Unattended grief of generations manifests physically as illness or dis-ease. I believe that my cancer (2010-2016) was a result of generations of ancestral grief added to my own lifetime of grief and shame.
My family were stoic Scots and Germans. My father occasionally played certain emotional classical music pieces in order to be able to weep but otherwise claimed he was very happy in his life. He died alone. My mother drowned her grief with alcohol. She died of cancer and organ failure after living several years in a state of dementia, probably Alzheimer's. I am certain that neither of them received healthy modeling from their parents, my grandparents, on grieving.
According to shaman Martin Prechtel, the flip side of grief is praise. Or, they go hand in hand. (See his YouTube videos Grief and Praise 1-3 — very powerful) If you grieve the loss of something, then you are praising it at the same time.
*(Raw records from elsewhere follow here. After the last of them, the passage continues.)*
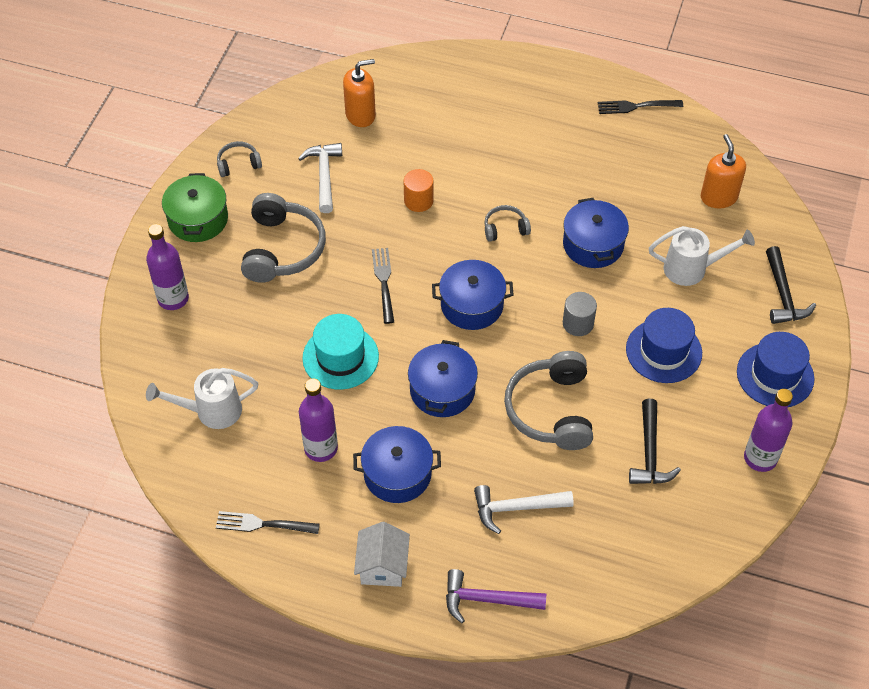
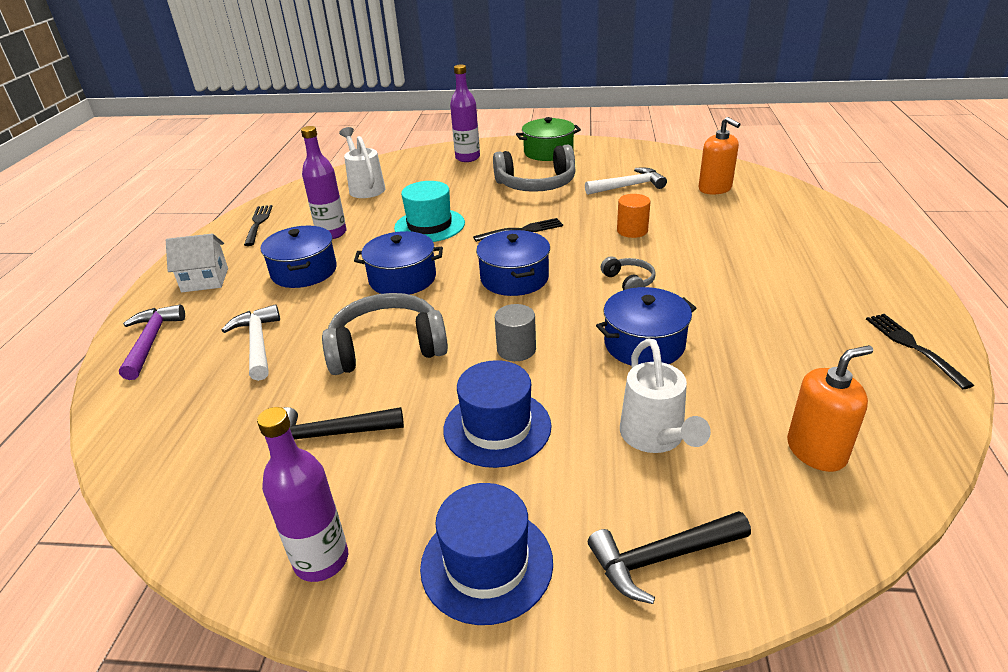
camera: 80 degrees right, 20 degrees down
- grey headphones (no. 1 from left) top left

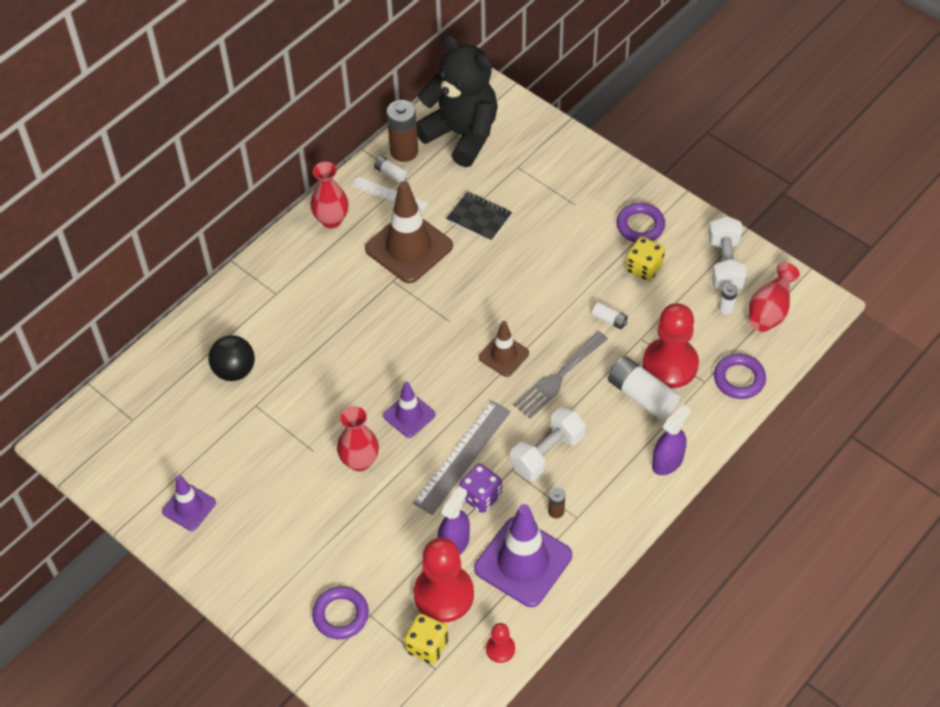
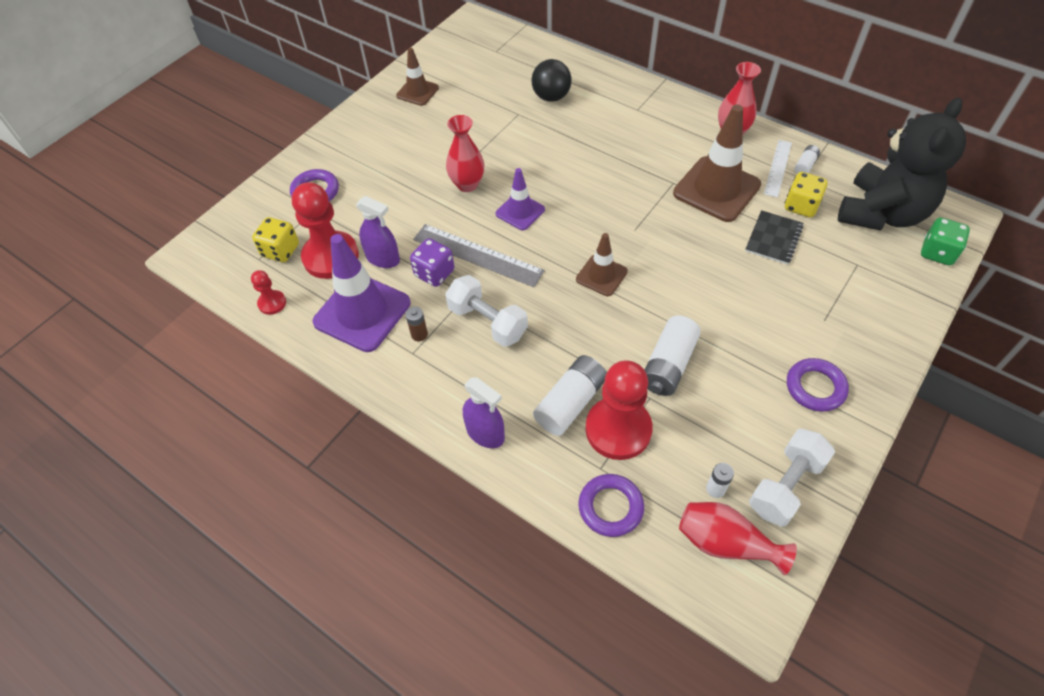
camera: 85 degrees right, 0 degrees up
~ purple traffic cone (no. 1 from left) bottom left to brown traffic cone (no. 1 from left) top centre
~ white battery (no. 2 from left) centre = centre x1.99
~ white dumbbell (no. 2 from left) middle right = bottom right 45 degrees counterclockwise
~ yellow dice (no. 2 from left) middle right to top right
+ green dice middle right
- brown battery (no. 1 from left) top centre
- grey fork centre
By your grief you show how important that thing (or person, relationship, pet, life dream, etc) was to you, to the universe.
Praise is essential. It is the acknowledgement of how important something is to us. It is the acknowledgement of that thing's essential beauty. It is the acknowledgement that that thing is important to the universe.
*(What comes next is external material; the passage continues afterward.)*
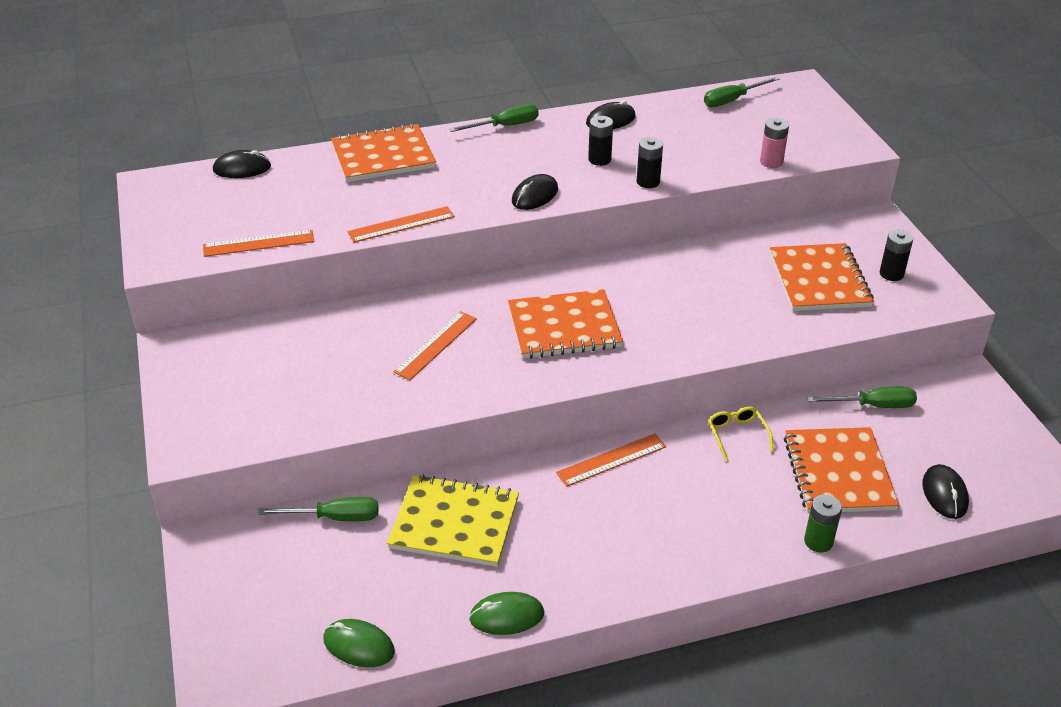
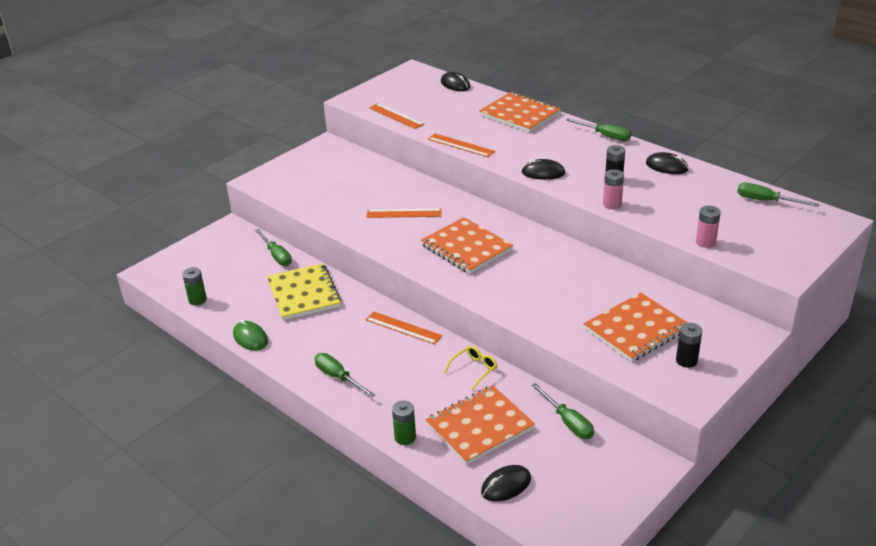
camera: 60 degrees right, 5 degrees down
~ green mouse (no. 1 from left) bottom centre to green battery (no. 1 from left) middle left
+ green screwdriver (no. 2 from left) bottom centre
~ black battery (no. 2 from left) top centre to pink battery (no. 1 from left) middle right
We cannot safely and properly grieve alone.
We used to dwell in villages, tribes, communities that could help hold an individual while they broke down and grieved.
Irish wakes, professional wailers at Chinese funerals, African villages where the entire village stops and beats drums, sings songs, feasts until dawn — all are examples of how grief works in community.
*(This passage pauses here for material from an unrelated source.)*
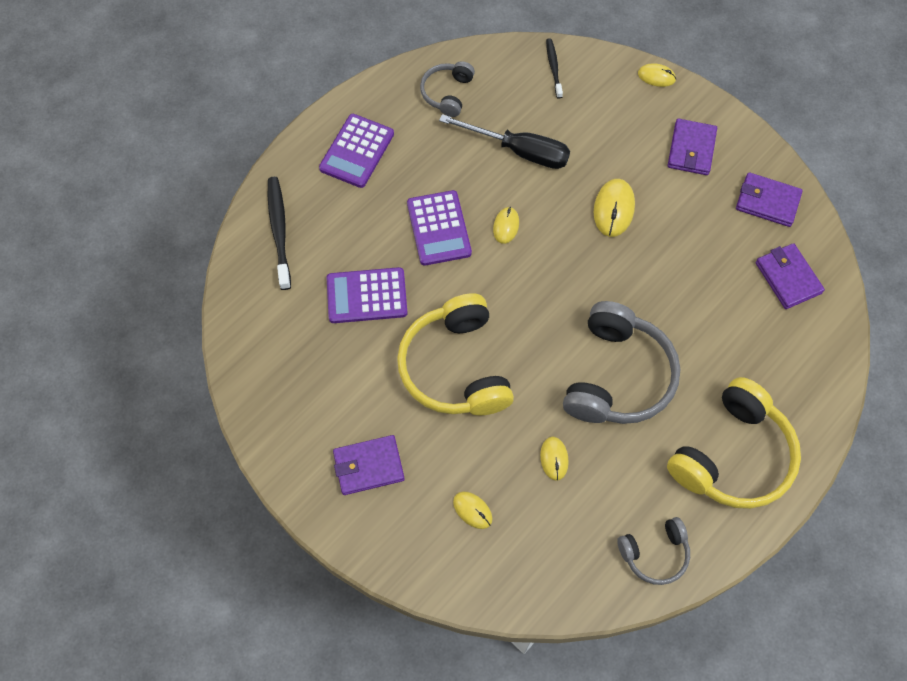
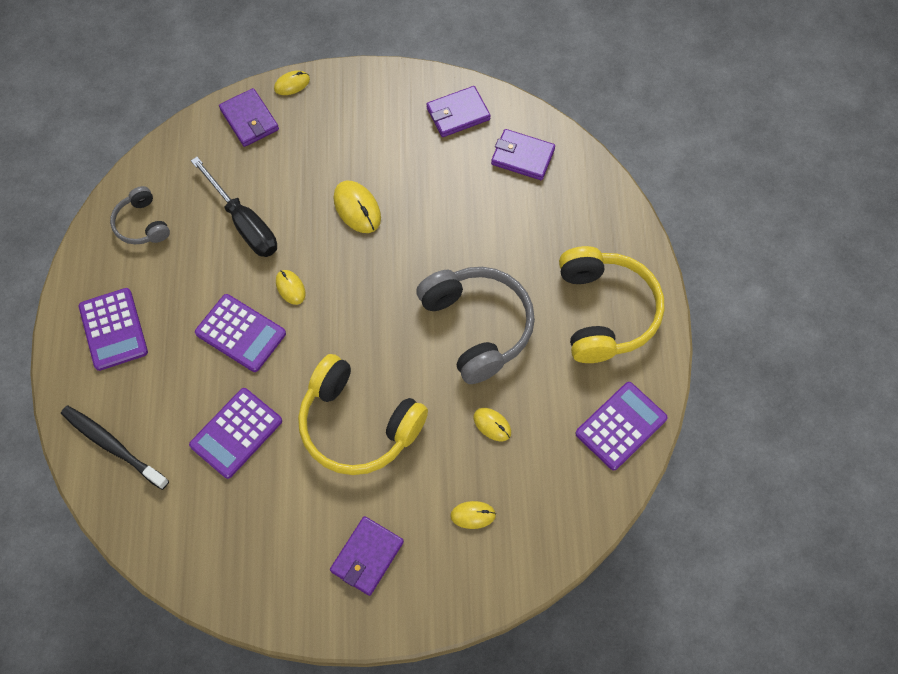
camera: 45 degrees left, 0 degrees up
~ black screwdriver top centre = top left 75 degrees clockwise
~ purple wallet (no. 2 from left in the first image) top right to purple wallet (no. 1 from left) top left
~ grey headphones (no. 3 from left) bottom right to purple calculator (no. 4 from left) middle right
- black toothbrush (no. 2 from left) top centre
Instead, many of us walk around with ghosts attached to us, because our ancestors did not grieve and we do not grieve. These ghosts become a heavy burden. We carry the burden alone because we have lost our villages, our communities.
The ghost attachments also keep us from properly praising. How can we acknowledge the beauty and sacredness of life when all we feel is the heaviness of loss?
I feel a loss because I was not praised as a child for being myself. I was a free spirit, a being who could see between worlds, a person who dwelled in dreamtime. I expressed my emotions deeply and dramatically. Most children are like this.
Instead of being praised for those spirit-given qualities, I was punished. Praise came when I was obedient, quiet, and academic. I am sure that my parents were only doing the best they knew how. Likely their own blithe spirits had been crushed as children also, and they also were made to fit into molds carved by their parents, who were only themselves doing the best they knew how.
You can see how ancestral grief is with most all of us.
We also carry a collective grief, the loss of the collective of what we came here to be together. As humans we are not showing up in the way we intended.
No wonder there is so much depression (lack of expression of grief and praise) among so many people. No wonder so many people seek, as my mother did, to blunt the sharpness of their burdens with alcohol or pain killers or other mood-altering substances. No wonder so many people are sick in spirit and body.
So how do we heal this? How can we grieve our losses and praise our lives?
We each have the gift of acknowledging the loss of community that we feel. Together, we can mourn that loss because it is a collective loss. We all feel it. We all now feel how we are designed to live — in a community that is mutually supportive.
One of the powerful gifts that has come from global events of the past several years is the re-formation of such mutually supportive communities.
Now that you know what you have lost you can seek to create it. Now that you know what you have lost you can praise it for its importance to you. Now that you know what you have lost you can grieve it, together with all of us, and lift that burden from your children and children’s children.